Debt appreciation was exorbitant after the currency tanked, but in the hay days, foreign currency loans from the markets were easy to come by and difficult to resist. Hellisheiði took advantage of this setup and was up and running and ready to produce 303mw of electricity in a geological jiffy, all for the provision of an aluminium smelter in the west of the country (of course, back to this one later!).
But little is known of effects of geothermal power production when it is scaled up to a level not previously imaginable. Up and running for 6 years now, the plant, in order to comply with environmental protection laws, is re-injecting the geothermal waste water back into the volcanic fractures, a process not hugely dissimilar to fracking. The net result of this ‘experiment’ is the proliferation of what geologists call ‘induced seismicity’, experienced in Hveragerði as earthquakes.
So, again, why am I here? Well, energy production always occurs somewhere, someplace, close to some people, and Hveragerði is such a place. It lives with the energies of the earth, taking up its bounty (greenhouses, rehab clinics, green tourists) and living with its risks (earthquakes, induced seismicity, sulfur pollution).
As a very distinct volcanic island, the earth has played an inordinately active role in Iceland’s history, culture and society. I am constantly reminded of the inseparability of the fiery earth from socio-cultural life, whether it be volcanic eruptions decimating populations and changing rural settlements and agricultural practices throughout the centuries, or stories of rock people and elf folk who populate these craggy and mysterious places. Renewable energy is a more recent manifestation of this ‘earthy relationship’ and is articulated through the promises of green innovations and resisted through the rhetoric of economic justice (or the lack thereof) and environmental concerns. The earth in Iceland is unruly, its forces are potent, and its bounties are plentiful. But it is also deeply embedded in ways of living and modes of telling stories, and I hope to be able to bring you some of these stories along the way. I will try to link geothermal energy, as a form of collaborative earth action, into a broader frame of previous and ongoing earth issues, volcanic outbreaks, earth mythology, (rock people and elf folk) etc. In positioning energy as part of this trajectory, I hope to open up a narrative frame with a broader than usual arc, one that takes the enfolding of the earth with capital seriously. So in many ways this feels like a story of the anthropocene, as free flowing capital intersects with techno-scientific knowledge and the exuberance of a small island nation. However, I will try to tease out the concept a little, not only pushing the neologism beyond geological terrains, but through them, as I examine the ways in which the dystopic (earthquakes) and utopic (green imaginaries) work up and against one another.

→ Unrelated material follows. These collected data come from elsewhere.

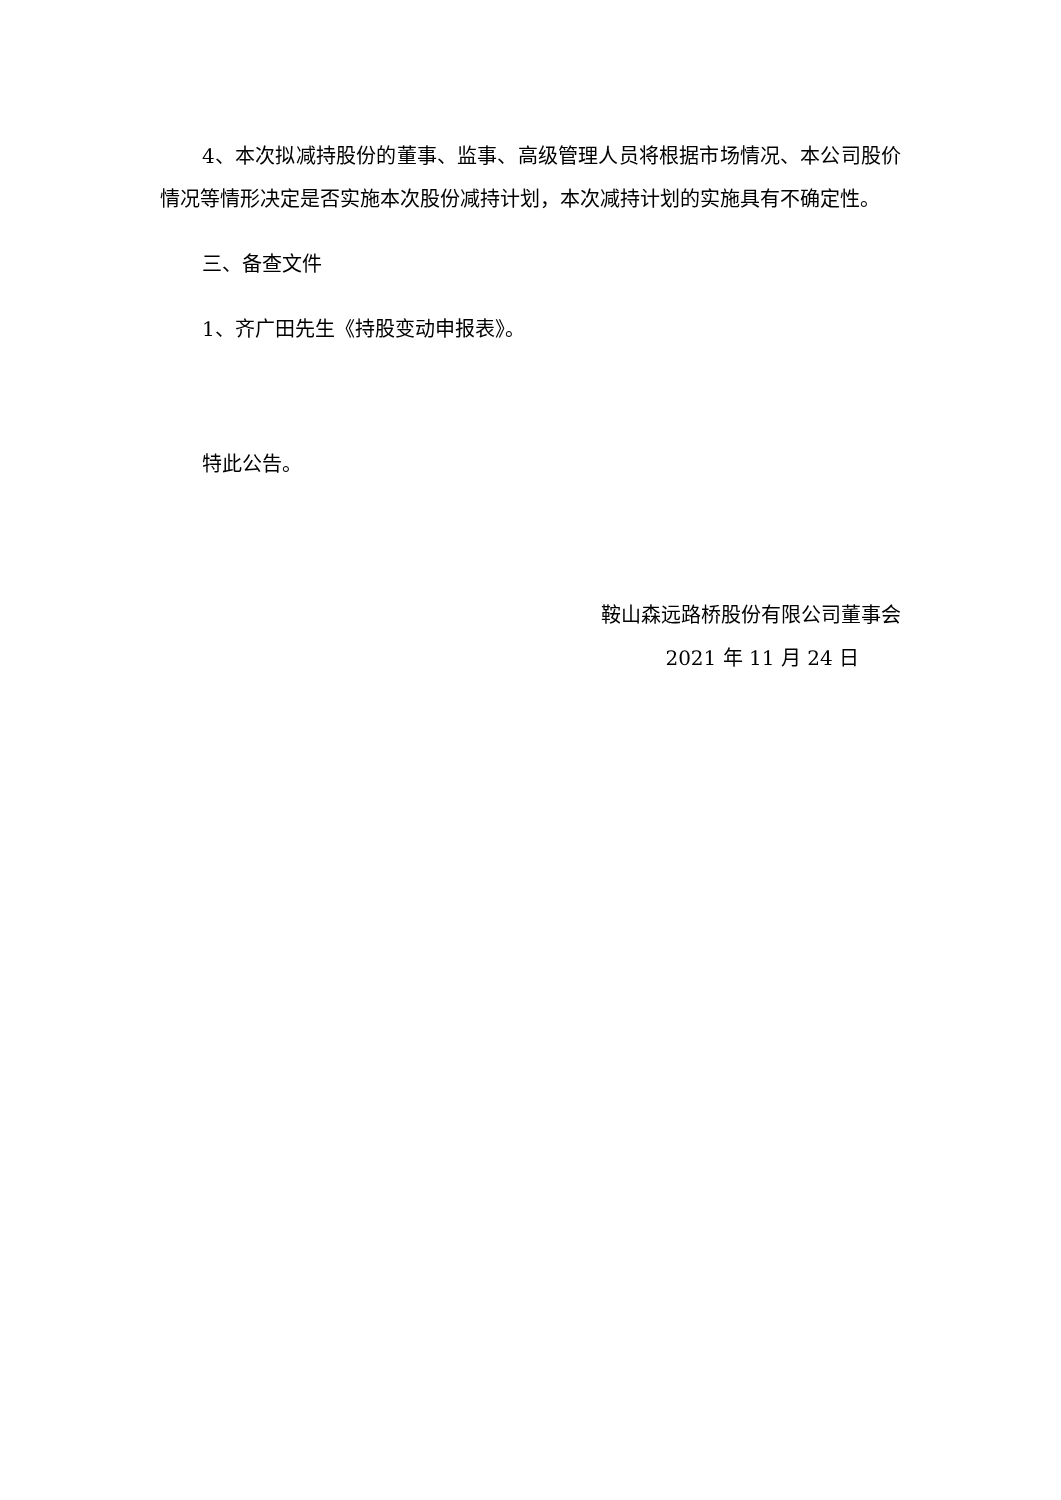4、本次拟减持股份的董事、监事、高级管理人员将根据市场情况、本公司股价情况等情形决定是否实施本次股份减持计划，本次减持计划的实施具有不确定性。
三、备查文件
1、齐广田先生《持股变动申报表》。
特此公告。
鞍山森远路桥股份有限公司董事会
2021 年 11 月 24 日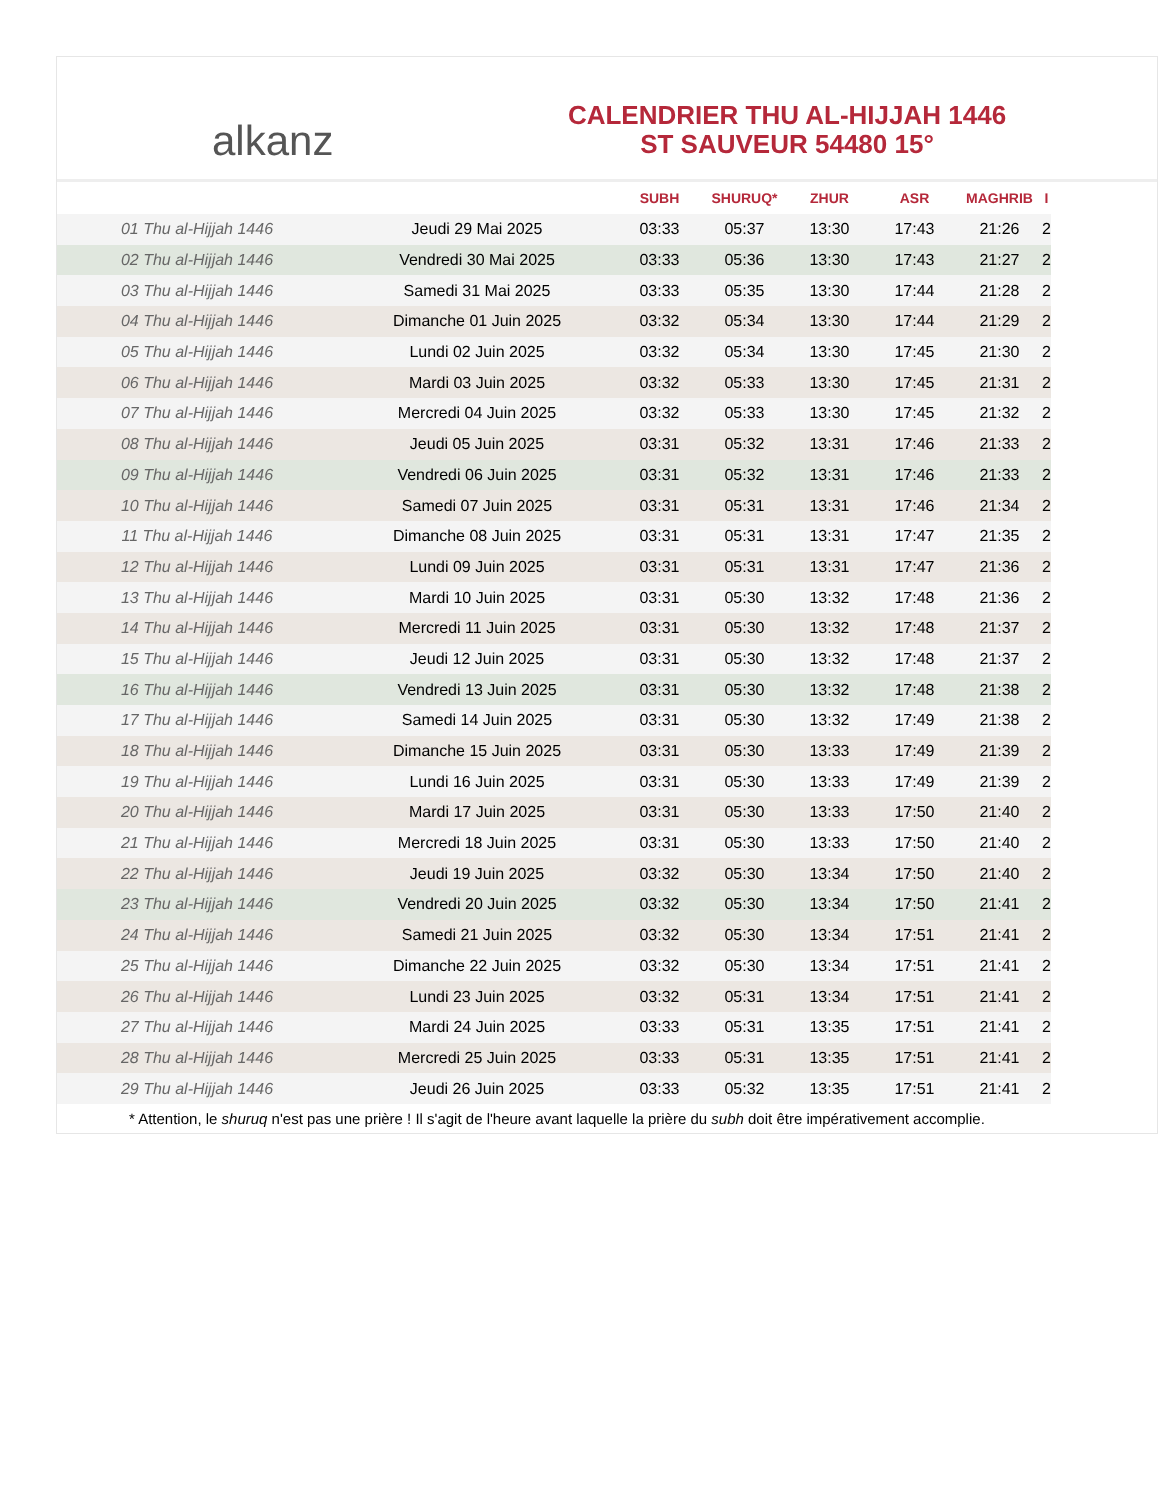alkanz
CALENDRIER THU AL-HIJJAH 1446
ST SAUVEUR 54480 15°
| | | SUBH | SHURUQ* | ZHUR | ASR | MAGHRIB | I |
| --- | --- | --- | --- | --- | --- | --- | --- |
| 01 Thu al-Hijjah 1446 | Jeudi 29 Mai 2025 | 03:33 | 05:37 | 13:30 | 17:43 | 21:26 | 2 |
| 02 Thu al-Hijjah 1446 | Vendredi 30 Mai 2025 | 03:33 | 05:36 | 13:30 | 17:43 | 21:27 | 2 |
| 03 Thu al-Hijjah 1446 | Samedi 31 Mai 2025 | 03:33 | 05:35 | 13:30 | 17:44 | 21:28 | 2 |
| 04 Thu al-Hijjah 1446 | Dimanche 01 Juin 2025 | 03:32 | 05:34 | 13:30 | 17:44 | 21:29 | 2 |
| 05 Thu al-Hijjah 1446 | Lundi 02 Juin 2025 | 03:32 | 05:34 | 13:30 | 17:45 | 21:30 | 2 |
| 06 Thu al-Hijjah 1446 | Mardi 03 Juin 2025 | 03:32 | 05:33 | 13:30 | 17:45 | 21:31 | 2 |
| 07 Thu al-Hijjah 1446 | Mercredi 04 Juin 2025 | 03:32 | 05:33 | 13:30 | 17:45 | 21:32 | 2 |
| 08 Thu al-Hijjah 1446 | Jeudi 05 Juin 2025 | 03:31 | 05:32 | 13:31 | 17:46 | 21:33 | 2 |
| 09 Thu al-Hijjah 1446 | Vendredi 06 Juin 2025 | 03:31 | 05:32 | 13:31 | 17:46 | 21:33 | 2 |
| 10 Thu al-Hijjah 1446 | Samedi 07 Juin 2025 | 03:31 | 05:31 | 13:31 | 17:46 | 21:34 | 2 |
| 11 Thu al-Hijjah 1446 | Dimanche 08 Juin 2025 | 03:31 | 05:31 | 13:31 | 17:47 | 21:35 | 2 |
| 12 Thu al-Hijjah 1446 | Lundi 09 Juin 2025 | 03:31 | 05:31 | 13:31 | 17:47 | 21:36 | 2 |
| 13 Thu al-Hijjah 1446 | Mardi 10 Juin 2025 | 03:31 | 05:30 | 13:32 | 17:48 | 21:36 | 2 |
| 14 Thu al-Hijjah 1446 | Mercredi 11 Juin 2025 | 03:31 | 05:30 | 13:32 | 17:48 | 21:37 | 2 |
| 15 Thu al-Hijjah 1446 | Jeudi 12 Juin 2025 | 03:31 | 05:30 | 13:32 | 17:48 | 21:37 | 2 |
| 16 Thu al-Hijjah 1446 | Vendredi 13 Juin 2025 | 03:31 | 05:30 | 13:32 | 17:48 | 21:38 | 2 |
| 17 Thu al-Hijjah 1446 | Samedi 14 Juin 2025 | 03:31 | 05:30 | 13:32 | 17:49 | 21:38 | 2 |
| 18 Thu al-Hijjah 1446 | Dimanche 15 Juin 2025 | 03:31 | 05:30 | 13:33 | 17:49 | 21:39 | 2 |
| 19 Thu al-Hijjah 1446 | Lundi 16 Juin 2025 | 03:31 | 05:30 | 13:33 | 17:49 | 21:39 | 2 |
| 20 Thu al-Hijjah 1446 | Mardi 17 Juin 2025 | 03:31 | 05:30 | 13:33 | 17:50 | 21:40 | 2 |
| 21 Thu al-Hijjah 1446 | Mercredi 18 Juin 2025 | 03:31 | 05:30 | 13:33 | 17:50 | 21:40 | 2 |
| 22 Thu al-Hijjah 1446 | Jeudi 19 Juin 2025 | 03:32 | 05:30 | 13:34 | 17:50 | 21:40 | 2 |
| 23 Thu al-Hijjah 1446 | Vendredi 20 Juin 2025 | 03:32 | 05:30 | 13:34 | 17:50 | 21:41 | 2 |
| 24 Thu al-Hijjah 1446 | Samedi 21 Juin 2025 | 03:32 | 05:30 | 13:34 | 17:51 | 21:41 | 2 |
| 25 Thu al-Hijjah 1446 | Dimanche 22 Juin 2025 | 03:32 | 05:30 | 13:34 | 17:51 | 21:41 | 2 |
| 26 Thu al-Hijjah 1446 | Lundi 23 Juin 2025 | 03:32 | 05:31 | 13:34 | 17:51 | 21:41 | 2 |
| 27 Thu al-Hijjah 1446 | Mardi 24 Juin 2025 | 03:33 | 05:31 | 13:35 | 17:51 | 21:41 | 2 |
| 28 Thu al-Hijjah 1446 | Mercredi 25 Juin 2025 | 03:33 | 05:31 | 13:35 | 17:51 | 21:41 | 2 |
| 29 Thu al-Hijjah 1446 | Jeudi 26 Juin 2025 | 03:33 | 05:32 | 13:35 | 17:51 | 21:41 | 2 |
* Attention, le shuruq n'est pas une prière ! Il s'agit de l'heure avant laquelle la prière du subh doit être impérativement accomplie.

But again, back to Hveragerði. The town has experienced many earthquakes over the years, but a particularly large one in 2008 (6 Richter) has stepped up the levels of anxiety associated with living in a tectonically active area. The previous quakes are described as being more local, and thereby more knowable and manageable, but the one from 2008 brought with it a sense of earthquake as ‘other’ and rattled the town accordingly. Wedded to this sense of otherness are the multiple small earthquakes being triggered by induced seismicity, something that the town is finding difficult to live with. As geothermal scales up for aluminium production, so do many other forms of action and emotion.
There are many questions to think about while I am here over the next few months, but in a broad sense I will be trying to enquire into how it is that the people of the town ‘get along’ with the energies of the earth in an everyday sense.